I see in your profile you want to make movie sword replicas. You can do that without HT if they will merely be wall hangers.
If you want to make hardened and functional swords in those shapes, it can become a very skilled craft. I once told a fellow who figured a 24" sword was only four times the difficulty as a 6" knife that the difference was closer to 100 times more difficult. If trying to reproduce a make-believe sword as a functional blade, the difficulty can rise to 1000 times harder.

Often, folks get a nearby knifemaker to do a single blade HT for them. A shop visit with a six-pack of beer is often all it takes. Be aware that not all knifemakers or HTer can harden a sword.

Editing your profile to zero in your location a bit better would help another maker near you offer some help ... or even some steel. Pacific Northwest is a pretty broad location. Seatle, Washington (e.g.) would be a better way to show your location.

Yes, the wait time is many weeks right now for most of the major HTers. This is time that can be used working on other knives/swords or on handles. A good sword project can take many months to over a year depending on how many hours a week you have to work on it.

As to steels, if you ar planning a sword, 1075 would be my suggestion. It can be hardened in a very simple forge.

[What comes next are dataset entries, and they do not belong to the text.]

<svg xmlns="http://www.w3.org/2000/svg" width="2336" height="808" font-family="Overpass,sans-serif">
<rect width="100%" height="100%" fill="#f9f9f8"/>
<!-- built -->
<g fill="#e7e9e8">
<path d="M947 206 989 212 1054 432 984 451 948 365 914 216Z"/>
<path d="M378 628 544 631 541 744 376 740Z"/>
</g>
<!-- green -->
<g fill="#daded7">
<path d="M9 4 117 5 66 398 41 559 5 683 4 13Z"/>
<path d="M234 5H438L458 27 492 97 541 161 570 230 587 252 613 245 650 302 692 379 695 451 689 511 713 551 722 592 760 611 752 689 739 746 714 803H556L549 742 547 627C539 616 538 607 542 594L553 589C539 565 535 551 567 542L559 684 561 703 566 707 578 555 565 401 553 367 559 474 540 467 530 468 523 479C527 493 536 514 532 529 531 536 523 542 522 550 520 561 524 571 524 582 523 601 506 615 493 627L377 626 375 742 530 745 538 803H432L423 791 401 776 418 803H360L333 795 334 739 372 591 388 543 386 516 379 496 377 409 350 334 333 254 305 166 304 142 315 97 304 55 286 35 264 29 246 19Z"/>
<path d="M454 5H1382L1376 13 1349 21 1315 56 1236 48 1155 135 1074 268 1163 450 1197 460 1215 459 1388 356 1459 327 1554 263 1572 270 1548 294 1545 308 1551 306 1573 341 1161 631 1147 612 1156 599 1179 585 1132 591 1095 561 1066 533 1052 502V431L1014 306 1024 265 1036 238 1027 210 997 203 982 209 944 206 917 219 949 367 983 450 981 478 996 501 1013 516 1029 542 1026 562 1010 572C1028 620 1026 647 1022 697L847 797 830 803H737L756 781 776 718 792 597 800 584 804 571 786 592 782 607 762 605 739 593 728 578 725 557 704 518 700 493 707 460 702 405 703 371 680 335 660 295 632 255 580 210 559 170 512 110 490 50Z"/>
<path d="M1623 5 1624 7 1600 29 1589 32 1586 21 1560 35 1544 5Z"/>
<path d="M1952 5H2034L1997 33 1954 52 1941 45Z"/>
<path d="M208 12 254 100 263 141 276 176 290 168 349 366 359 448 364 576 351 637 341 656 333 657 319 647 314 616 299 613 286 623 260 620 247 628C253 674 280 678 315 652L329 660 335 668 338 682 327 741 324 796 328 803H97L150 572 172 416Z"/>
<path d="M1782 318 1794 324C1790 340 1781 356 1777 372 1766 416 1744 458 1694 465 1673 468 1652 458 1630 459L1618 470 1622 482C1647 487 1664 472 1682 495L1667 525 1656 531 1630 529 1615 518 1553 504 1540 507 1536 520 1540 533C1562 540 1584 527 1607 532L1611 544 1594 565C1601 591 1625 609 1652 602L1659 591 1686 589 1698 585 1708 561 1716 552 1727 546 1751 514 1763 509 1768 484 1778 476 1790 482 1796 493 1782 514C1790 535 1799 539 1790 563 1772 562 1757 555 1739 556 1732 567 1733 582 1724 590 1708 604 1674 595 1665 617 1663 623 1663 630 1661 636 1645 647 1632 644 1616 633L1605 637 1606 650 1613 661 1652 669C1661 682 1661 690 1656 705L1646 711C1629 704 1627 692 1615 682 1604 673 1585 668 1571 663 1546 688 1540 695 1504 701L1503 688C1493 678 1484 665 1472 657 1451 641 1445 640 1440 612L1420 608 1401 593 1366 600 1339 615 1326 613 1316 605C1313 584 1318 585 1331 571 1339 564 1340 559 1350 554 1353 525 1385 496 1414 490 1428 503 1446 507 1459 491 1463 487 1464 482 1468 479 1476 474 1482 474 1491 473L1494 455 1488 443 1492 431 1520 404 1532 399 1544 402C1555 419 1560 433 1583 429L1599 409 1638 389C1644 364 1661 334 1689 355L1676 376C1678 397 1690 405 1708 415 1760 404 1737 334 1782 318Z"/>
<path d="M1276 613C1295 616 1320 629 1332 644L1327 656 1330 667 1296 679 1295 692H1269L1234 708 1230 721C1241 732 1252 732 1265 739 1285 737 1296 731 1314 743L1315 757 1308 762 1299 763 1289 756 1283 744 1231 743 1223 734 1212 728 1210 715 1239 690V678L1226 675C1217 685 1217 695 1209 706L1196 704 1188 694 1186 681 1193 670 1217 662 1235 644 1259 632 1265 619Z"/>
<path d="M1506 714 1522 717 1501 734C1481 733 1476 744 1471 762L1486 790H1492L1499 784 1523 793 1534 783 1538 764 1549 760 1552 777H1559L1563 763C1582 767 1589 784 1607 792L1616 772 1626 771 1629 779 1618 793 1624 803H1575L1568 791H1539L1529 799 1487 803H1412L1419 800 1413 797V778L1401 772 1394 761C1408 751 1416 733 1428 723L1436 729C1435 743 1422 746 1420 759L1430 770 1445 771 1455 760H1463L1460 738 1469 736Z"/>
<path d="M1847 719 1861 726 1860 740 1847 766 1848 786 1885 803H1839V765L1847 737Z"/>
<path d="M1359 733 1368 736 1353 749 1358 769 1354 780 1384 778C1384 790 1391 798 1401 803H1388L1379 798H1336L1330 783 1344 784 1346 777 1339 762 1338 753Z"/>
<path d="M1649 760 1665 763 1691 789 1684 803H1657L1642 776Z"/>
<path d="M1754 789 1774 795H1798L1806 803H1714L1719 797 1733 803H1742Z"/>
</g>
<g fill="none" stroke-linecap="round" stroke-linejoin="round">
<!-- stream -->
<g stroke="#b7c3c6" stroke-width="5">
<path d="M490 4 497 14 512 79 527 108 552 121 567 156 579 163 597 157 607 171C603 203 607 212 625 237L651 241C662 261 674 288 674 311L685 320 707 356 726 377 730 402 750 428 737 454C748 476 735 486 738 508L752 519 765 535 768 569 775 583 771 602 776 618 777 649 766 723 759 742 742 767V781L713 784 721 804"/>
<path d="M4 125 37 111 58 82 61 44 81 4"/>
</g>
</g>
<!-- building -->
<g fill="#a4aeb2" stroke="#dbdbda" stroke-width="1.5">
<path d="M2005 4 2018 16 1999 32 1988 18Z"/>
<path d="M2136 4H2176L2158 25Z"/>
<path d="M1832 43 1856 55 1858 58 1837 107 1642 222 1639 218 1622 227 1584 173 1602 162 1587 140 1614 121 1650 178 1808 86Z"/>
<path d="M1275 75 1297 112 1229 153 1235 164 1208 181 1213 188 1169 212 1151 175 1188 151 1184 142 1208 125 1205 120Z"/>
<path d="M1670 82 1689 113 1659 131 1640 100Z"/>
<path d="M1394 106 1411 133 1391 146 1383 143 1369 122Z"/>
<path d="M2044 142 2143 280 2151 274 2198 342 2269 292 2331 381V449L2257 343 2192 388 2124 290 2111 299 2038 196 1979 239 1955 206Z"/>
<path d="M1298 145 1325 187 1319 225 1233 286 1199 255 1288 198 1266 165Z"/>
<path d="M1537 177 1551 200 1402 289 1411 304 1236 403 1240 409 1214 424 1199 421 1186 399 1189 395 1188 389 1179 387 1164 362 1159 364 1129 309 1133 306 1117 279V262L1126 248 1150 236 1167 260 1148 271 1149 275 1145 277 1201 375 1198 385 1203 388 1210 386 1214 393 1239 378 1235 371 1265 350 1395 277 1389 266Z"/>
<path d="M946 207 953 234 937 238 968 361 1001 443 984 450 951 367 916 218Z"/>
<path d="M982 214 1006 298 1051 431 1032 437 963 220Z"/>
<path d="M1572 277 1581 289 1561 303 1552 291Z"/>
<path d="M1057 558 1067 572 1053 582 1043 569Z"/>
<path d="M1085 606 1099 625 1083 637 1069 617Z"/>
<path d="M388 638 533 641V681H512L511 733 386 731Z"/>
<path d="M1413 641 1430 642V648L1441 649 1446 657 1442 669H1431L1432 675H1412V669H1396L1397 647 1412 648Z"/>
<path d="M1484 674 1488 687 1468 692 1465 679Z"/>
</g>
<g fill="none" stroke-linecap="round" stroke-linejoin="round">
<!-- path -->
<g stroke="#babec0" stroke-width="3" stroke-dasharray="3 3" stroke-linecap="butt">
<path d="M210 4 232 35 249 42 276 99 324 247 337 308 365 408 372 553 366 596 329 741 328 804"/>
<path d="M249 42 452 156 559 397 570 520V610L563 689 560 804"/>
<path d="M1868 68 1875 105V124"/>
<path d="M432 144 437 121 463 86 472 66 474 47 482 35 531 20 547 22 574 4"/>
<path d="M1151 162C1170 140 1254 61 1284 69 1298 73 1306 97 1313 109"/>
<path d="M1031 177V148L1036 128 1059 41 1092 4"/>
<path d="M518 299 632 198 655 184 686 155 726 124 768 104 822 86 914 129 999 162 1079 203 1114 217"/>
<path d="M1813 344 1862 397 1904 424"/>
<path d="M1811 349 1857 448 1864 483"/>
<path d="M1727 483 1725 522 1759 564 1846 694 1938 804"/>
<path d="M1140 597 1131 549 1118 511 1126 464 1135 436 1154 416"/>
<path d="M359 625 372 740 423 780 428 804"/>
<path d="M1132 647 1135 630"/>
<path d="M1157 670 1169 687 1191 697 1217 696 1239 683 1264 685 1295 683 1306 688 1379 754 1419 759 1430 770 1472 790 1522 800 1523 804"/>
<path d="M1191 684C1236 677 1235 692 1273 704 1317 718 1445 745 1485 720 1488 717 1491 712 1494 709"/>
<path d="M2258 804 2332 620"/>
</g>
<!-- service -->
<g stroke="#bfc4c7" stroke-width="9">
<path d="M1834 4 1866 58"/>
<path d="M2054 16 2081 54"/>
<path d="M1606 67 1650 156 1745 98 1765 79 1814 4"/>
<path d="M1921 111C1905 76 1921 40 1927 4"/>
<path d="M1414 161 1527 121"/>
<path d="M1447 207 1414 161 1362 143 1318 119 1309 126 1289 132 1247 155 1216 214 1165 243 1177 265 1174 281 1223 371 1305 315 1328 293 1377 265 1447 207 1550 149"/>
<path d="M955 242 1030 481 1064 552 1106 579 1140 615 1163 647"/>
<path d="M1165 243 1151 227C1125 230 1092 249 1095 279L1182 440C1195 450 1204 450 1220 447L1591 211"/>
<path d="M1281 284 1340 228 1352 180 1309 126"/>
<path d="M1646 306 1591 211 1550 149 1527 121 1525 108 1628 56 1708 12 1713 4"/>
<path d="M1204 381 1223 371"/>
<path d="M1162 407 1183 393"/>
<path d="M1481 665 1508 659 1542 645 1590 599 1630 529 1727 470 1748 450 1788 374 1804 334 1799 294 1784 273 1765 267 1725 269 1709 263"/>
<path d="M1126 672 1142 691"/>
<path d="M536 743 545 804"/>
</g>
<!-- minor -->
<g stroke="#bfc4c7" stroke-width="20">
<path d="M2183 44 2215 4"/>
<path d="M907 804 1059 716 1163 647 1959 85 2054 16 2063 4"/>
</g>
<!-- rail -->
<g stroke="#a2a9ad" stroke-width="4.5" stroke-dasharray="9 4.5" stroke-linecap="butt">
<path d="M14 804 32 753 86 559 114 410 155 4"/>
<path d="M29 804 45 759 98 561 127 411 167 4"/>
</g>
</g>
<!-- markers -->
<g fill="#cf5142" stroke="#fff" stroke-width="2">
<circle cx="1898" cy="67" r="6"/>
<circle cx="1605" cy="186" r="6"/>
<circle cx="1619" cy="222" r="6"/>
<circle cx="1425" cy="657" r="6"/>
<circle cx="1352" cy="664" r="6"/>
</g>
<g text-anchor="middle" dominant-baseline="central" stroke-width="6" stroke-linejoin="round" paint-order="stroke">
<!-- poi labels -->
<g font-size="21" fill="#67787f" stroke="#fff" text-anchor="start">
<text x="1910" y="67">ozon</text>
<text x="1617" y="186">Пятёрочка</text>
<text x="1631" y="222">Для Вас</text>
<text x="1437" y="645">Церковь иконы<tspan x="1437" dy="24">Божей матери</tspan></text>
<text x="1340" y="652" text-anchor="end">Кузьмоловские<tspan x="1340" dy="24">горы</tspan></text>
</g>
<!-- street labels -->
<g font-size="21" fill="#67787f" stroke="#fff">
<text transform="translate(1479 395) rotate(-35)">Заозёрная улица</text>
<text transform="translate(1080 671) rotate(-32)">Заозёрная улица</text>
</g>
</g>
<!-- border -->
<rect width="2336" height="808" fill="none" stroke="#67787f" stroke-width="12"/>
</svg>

I have hardened 30" blades in a 16" long forge many times by "pumping" the blade. There are several older threads on making and Hting swords that you can find with the Custom Search Engine.
If you really want a tough and light fantasy sword, titanium is another possibility. Take a look at the stuff Mecha makes (Sam Taylor - Mad Science Forge)..
Oh I've made many a blade in the past. All shapes and sizes. many kinds of steel. Just not the most advanced stuff, which i consder air/plate to be.I've got truckloads of 5160 and 10 series steels.
Is there a west coast version of NJ steel baron? shipping might be less...
 
There is a small knife company in Thailand who specialize in L6 bainite, they quench the steel in salt bath above Ms temp for a couple hours to gain bainite structure then gas torch edge with control equipment to get the martensite edge so they have the superior toughness(?) of bainite and edge holding of tempered martensite.
I'd lovee to see how they do this. Any video links?